A study published in Patterns and led by scientists at the Icahn School of Medicine at Mount Sinai proposes a radically different way to address this problem. Instead of analyzing genes one by one, they have developed an artificial intelligence model capable of learning how they work together. The result is something that can be described as the first attempt to build a functional “map” of the genes within our cells.
The tool, called GSFM (acronym for Gene Set Foundation Model) and available for free on the Internet, is based on an idea borrowed from the world of language. Models like ChatGPT do not understand words in isolation, but rather based on the sentences in which they appear. “Bank” does not mean the same thing in a conversation about economics as it does in one about parks. Meaning emerges from context. Something similar happens with genes.
“Genes rarely act alone – says Avi Ma’ayan, leader of the study -. They participate in multiple biological processes and form distinct groupings depending on where and when they are active. The same gene can play different roles depending on the context, just as a word changes its meaning depending on the phrase.“And the GSFM proposal is, precisely, to learn that context.
To achieve this, the Ma’ayan team compiled millions of “gene sets” from scientific studies and gene expression databases. Each of those sets represents a kind of snapshot: which genes appear together in a given condition, disease, or biological process. Instead of focusing on how intensely a gene is expressed (the classic approach), the model looks at its context, with whom it appears.
Training is more like solving a puzzle than memorizing data. The system is shown a portion of a set of genes and asked to guess which ones are missing. Repeated millions of times, this process allows artificial intelligence to discover hidden patterns: which genes usually collaborate, which ones appear in similar situations, which combinations make biological sense.
Over time, the model builds an internal representation of those relationships. Not a static list, but a dynamic network of associations. That’s where the “map” appears. The reality is that it is not a physical map, nor a specific image of the interior of the cell, but a frame of reference. A way to place each gene in relation to others, to understand what role it can play in different contexts. And the implications are profound.
One of the most immediate uses is to shed light on genes we barely know about. If a gene appears systematically together with others involved in a specific process, for example, inflammation or cell growththe model can infer its possible function without the need for initial experiments. It does not replace the laboratory, but it guides where to look.
It also makes it possible to identify genes involved in diseases, suggest new therapeutic targets or reinterpret large volumes of biological data that until now have been difficult to decipher.
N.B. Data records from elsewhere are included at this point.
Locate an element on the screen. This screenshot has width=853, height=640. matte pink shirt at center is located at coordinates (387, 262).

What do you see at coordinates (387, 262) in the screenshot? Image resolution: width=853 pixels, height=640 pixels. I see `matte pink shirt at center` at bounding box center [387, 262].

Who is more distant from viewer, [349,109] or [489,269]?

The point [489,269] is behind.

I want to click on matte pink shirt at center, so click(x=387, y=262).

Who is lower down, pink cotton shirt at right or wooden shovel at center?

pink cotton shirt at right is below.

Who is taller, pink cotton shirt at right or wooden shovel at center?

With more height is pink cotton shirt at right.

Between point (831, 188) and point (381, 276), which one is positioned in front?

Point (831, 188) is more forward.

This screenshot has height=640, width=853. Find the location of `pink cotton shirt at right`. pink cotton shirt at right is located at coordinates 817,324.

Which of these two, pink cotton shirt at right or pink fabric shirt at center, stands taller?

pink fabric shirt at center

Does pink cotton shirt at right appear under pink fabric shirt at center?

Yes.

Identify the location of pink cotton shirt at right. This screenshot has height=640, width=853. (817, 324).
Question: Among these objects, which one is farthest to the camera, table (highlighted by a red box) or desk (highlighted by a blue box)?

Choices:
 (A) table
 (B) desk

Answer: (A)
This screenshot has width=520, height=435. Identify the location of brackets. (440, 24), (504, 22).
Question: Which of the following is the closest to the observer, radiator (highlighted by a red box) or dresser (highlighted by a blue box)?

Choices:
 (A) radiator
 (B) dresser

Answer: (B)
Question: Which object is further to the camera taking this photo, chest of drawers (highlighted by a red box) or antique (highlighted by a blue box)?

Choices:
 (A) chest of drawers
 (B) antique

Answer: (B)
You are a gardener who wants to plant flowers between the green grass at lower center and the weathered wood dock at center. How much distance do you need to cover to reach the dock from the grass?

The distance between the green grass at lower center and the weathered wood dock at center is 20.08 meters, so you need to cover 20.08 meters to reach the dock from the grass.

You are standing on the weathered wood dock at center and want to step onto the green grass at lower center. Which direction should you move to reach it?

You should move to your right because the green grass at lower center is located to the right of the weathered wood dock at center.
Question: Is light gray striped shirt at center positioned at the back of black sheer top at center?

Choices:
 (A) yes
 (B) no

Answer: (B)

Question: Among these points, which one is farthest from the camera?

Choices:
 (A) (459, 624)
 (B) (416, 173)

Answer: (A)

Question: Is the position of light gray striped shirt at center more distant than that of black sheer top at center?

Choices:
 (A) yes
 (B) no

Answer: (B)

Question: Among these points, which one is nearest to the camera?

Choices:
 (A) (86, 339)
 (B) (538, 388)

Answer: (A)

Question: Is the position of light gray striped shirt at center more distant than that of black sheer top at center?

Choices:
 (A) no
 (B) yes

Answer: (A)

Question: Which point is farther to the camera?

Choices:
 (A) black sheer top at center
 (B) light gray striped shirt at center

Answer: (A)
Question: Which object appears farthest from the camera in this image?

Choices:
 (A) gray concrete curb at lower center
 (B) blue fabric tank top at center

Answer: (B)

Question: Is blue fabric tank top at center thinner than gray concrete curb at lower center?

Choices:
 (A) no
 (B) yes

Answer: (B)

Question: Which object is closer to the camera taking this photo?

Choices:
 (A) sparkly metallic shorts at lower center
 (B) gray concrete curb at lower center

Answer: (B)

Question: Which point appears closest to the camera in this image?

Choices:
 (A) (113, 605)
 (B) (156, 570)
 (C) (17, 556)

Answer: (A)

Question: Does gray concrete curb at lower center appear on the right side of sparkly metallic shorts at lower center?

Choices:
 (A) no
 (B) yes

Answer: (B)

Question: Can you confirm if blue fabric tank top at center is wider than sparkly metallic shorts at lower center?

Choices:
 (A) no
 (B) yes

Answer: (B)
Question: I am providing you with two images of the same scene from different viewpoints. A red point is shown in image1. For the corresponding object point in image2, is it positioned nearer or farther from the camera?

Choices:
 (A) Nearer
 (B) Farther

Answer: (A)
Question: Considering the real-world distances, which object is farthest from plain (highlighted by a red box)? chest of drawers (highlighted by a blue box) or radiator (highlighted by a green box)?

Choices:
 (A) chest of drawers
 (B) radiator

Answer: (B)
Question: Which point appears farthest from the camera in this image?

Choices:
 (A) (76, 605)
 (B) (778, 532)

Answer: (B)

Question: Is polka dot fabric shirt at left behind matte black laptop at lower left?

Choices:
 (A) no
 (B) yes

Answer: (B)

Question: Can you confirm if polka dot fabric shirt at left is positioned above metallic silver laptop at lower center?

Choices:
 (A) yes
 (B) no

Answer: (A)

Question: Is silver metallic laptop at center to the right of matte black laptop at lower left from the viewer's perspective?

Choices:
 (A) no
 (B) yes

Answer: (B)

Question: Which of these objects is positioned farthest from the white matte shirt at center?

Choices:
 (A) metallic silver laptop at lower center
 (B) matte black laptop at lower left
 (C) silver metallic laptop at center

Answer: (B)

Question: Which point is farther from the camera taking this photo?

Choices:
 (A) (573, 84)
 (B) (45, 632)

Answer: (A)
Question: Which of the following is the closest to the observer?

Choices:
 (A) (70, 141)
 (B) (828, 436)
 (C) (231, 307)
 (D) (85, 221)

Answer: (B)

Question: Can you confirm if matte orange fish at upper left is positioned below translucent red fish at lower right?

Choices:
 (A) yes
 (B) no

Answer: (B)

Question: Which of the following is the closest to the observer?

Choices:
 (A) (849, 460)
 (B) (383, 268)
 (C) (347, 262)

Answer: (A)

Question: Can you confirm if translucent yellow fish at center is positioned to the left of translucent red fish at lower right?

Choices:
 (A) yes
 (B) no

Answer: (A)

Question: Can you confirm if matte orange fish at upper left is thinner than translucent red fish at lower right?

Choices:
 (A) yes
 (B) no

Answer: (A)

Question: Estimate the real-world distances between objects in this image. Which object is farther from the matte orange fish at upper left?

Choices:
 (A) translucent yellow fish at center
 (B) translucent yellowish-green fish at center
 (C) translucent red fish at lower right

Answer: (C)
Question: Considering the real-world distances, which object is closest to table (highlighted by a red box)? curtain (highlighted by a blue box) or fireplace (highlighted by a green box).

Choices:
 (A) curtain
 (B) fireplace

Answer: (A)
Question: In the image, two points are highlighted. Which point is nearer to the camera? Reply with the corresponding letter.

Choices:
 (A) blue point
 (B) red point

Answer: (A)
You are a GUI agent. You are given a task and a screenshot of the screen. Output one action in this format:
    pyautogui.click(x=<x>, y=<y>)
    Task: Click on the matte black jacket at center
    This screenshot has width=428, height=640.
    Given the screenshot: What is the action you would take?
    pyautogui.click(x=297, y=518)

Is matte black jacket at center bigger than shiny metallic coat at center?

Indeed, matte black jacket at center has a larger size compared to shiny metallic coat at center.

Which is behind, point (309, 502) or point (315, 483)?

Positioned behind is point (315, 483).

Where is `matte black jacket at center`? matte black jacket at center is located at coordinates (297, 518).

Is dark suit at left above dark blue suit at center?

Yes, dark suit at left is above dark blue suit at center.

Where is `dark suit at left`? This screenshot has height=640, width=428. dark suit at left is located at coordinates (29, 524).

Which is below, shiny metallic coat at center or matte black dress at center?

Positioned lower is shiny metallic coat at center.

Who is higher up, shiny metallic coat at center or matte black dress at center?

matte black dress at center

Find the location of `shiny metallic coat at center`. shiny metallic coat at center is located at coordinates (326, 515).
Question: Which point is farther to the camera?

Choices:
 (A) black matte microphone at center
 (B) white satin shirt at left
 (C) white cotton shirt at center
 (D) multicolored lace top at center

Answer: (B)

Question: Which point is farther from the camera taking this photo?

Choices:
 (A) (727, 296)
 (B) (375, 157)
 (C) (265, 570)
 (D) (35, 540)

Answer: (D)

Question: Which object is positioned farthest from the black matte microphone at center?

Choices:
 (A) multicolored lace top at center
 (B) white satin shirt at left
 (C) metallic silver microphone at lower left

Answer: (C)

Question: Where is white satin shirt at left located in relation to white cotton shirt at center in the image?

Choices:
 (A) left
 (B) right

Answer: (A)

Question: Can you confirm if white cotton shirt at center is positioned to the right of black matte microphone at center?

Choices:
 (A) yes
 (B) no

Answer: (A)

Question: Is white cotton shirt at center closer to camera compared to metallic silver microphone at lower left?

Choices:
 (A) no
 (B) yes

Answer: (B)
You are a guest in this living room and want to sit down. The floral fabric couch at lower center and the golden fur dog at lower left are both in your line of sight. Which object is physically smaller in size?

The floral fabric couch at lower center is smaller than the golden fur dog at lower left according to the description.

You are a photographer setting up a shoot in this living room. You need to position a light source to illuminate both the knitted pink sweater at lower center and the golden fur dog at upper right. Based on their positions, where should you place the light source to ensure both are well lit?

In a field dominated by complexity, Having a system that organizes that information can make a decisive difference.
Perhaps one of the most striking aspects of the model is its ability to anticipate discoveries. In the tests carried out, The GSFM was trained with data published up to a specific date and then evaluated for their ability to predict relationships that would only be confirmed in subsequent studies. In many cases, he was right.
Not because he “knew” the answer, but because he had learned the rules of the system well enough to intuit it. That nuance is important. This type of artificial intelligence does not discover new laws in the classical sense, but it does reveal patterns that were hidden in the accumulation of data. It is a form of knowledge that emerges from scale.
The conceptual change is also relevant. Until now, many models in computational biology have been based on gene expression data, that is, how much a gene is activated under certain conditions. GSFM introduces a different perspective by focusing on gene sets, a less exploited but extraordinarily rich source of information.because it captures functional relationships directly.
In the long term, Ma’ayan’s team envisions integrating this system with other artificial intelligence models. For example, combine it with language models to generate understandable explanations of genetic functionsor with pharmacological models capable of predicting how drugs interact with cells. The underlying idea is to build a kind of “ecosystem” of artificial intelligences that collaborate in the understanding and manipulation of biological systems.
Despite its importance, it must be recognized that it is not a definitive or complete map. It is a first approximation, built from the available data, and its usefulness will depend on how it is integrated with the experimental work. But even as a starting point, it points a clear direction.
Biology has long advanced by breaking down complex systems into smaller and smaller parts. Now he begins to follow the opposite path: rebuilding the whole. If genes are words, this model begins to understand sentences. And in that step, from the isolated to the connected, may be one of the keys to understanding how life really works.…and how to intervene in it with greater precision.